After spending a great many years roaming broadly in the eastern forest, it’s been my observation that outdoors people only make use of a fraction of the wild country that’s out there. I took my nephew a year and a half ago on a December camping trip into the heart of the Smokey Mountains and, this being a weekend, he was disheartened to see the crowds filling the parking lot nearest our prospective campsite.
“Don’t worry, Stevie,” I assured him, “We’ll hike a mile down the trail and there’ll be almost no-one.” And, sure enough, we followed this plan, crossed paths with virtually no-one and shared an expansive back-country camping area with only one other small group. We had the forest to ourselves the next day.
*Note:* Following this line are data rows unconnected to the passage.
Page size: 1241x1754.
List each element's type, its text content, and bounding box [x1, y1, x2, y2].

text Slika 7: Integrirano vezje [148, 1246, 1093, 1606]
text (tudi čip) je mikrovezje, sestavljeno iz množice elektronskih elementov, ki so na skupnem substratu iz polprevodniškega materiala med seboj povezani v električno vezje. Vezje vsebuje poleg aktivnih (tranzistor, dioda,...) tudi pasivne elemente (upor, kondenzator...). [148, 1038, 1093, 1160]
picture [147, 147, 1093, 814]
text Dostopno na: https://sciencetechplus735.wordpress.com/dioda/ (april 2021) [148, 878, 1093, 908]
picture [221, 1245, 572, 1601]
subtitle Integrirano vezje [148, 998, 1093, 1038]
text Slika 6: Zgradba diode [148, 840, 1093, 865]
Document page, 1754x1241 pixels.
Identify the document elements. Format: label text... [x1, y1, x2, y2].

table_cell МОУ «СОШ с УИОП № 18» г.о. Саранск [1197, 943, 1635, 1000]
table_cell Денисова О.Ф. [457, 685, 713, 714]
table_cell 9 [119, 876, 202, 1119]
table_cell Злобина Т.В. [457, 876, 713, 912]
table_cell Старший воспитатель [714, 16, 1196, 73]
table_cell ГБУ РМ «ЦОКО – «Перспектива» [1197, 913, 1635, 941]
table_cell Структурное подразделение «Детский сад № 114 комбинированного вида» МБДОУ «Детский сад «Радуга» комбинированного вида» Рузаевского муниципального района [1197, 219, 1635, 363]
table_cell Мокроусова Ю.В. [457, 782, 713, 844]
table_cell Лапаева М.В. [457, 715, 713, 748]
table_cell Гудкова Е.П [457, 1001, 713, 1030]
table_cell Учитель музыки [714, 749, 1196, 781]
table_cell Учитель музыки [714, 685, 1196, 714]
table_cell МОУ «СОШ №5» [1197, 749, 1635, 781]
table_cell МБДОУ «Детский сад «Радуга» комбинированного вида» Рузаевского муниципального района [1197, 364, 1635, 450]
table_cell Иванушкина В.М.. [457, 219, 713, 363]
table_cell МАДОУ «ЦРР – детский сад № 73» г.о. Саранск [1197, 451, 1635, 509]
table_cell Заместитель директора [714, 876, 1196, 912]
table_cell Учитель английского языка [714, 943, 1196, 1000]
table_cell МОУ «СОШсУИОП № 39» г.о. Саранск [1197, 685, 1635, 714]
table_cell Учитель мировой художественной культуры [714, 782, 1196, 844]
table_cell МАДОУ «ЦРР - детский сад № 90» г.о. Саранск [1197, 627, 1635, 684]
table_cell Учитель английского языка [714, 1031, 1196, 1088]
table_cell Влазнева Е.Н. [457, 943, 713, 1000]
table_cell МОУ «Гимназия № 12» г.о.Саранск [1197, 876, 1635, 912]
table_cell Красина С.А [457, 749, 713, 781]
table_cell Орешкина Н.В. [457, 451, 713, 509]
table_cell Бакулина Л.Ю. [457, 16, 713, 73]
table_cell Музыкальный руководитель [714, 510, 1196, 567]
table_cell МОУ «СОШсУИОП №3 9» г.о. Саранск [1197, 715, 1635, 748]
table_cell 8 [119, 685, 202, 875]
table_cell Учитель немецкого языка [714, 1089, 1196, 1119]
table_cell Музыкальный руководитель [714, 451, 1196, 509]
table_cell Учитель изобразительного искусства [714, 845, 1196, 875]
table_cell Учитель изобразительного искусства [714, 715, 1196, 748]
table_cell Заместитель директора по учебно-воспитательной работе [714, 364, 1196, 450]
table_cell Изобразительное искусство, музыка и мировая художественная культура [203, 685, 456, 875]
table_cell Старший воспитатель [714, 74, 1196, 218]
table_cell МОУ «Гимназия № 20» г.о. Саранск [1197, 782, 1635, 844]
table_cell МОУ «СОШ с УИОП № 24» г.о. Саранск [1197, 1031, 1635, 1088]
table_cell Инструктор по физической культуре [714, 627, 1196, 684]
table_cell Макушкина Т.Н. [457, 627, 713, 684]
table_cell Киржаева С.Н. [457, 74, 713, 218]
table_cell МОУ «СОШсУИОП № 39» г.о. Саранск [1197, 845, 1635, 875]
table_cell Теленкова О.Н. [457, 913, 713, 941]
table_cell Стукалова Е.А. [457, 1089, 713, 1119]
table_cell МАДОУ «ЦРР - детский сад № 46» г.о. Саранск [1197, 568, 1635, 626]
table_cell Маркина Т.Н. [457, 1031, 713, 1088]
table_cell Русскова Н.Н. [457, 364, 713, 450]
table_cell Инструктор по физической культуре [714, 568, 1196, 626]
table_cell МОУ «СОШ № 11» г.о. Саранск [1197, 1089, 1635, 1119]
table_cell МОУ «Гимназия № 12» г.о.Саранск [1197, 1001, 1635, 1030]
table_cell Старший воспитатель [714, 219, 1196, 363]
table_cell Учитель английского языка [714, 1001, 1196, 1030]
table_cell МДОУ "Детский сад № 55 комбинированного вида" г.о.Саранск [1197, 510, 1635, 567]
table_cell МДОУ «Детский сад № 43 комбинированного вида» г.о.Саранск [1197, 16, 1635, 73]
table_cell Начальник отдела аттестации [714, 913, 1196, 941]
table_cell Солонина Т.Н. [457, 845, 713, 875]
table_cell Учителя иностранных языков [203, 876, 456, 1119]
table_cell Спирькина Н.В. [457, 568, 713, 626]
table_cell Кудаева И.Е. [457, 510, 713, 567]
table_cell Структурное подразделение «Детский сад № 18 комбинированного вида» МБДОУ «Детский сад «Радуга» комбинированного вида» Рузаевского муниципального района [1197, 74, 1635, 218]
This experience was very typical – 90% of the pressure on 10% of the woods, even in a very popular place like the Smokey Mountains National Park. Mostly, I think this has to do with physical ability and aging but even among people who think of themselves as lovers of the out-of-doors and adventurers, they usually only see a fraction of the wild space out there, and normally the same places and few trails that all the other adventurers see. But why? Do people not want to get off the beaten track?
So, here we are again back to comfort and familiarity and the recommendations of the people who’ve gone before us. But the indoorsmen of today also, almost invariably, flock to the official, state sanctioned places of recreation: official trailheads, state fishing access sites, and the canoe launches of official “water trails.” This must seem safe, a sure bet for a fun day in the sun and some good photos. Maybe people don’t really want to wander off into the dark recesses of the forest, into the unknown. Maybe it’s just me.
But if you also want to see the places almost no-one else will see, those deep hollow where fisher, porcupine and bear might have their dens, then there is a simple method: Begin with a map. The map is not sentient – it won’t tell you all the “great hikes” that might be right for you. Neither is the map authoritative, it won’t tell you where you can and can’t go. It just opens up a world of possibility. High, steep ridges can be found as can the sources of streams and the shores of lakes. What to do with any of this is up to you.
There’s a lot more I’d like to share on the topic of breaking away from the masses, the hackneyed patterns and established trails, but I’ll have to get back to it in another post. I’m kind of an expert in this area, if nothing else. And to part with one final practical thought; if you do nothing else to enhance your outdoor experience this year, go out and get a topographic atlas of your own state. You really don’t know how much you don’t know until you open it.